Among the items below, copy word for word the lines from the one containing "like value=0.4 unit=A" through the one containing "Answer: value=3 unit=A", both included. Give only those lines.

Information shown START

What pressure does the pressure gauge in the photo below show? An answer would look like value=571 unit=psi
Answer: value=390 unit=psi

Information shown END
Information shown START

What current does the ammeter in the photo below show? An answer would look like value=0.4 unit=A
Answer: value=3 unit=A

Information shown END
Information shown START

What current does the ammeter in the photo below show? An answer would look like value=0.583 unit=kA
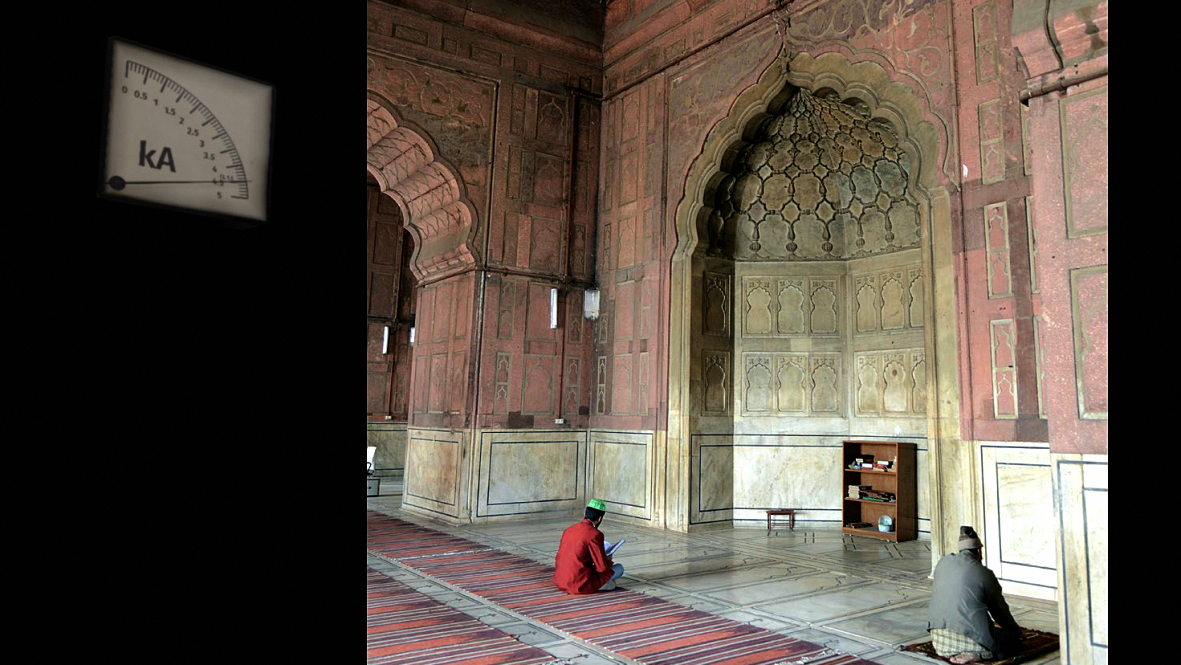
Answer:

Information shown END

Result of the exercise:
What current does the ammeter in the photo below show? An answer would look like value=0.4 unit=A
Answer: value=3 unit=A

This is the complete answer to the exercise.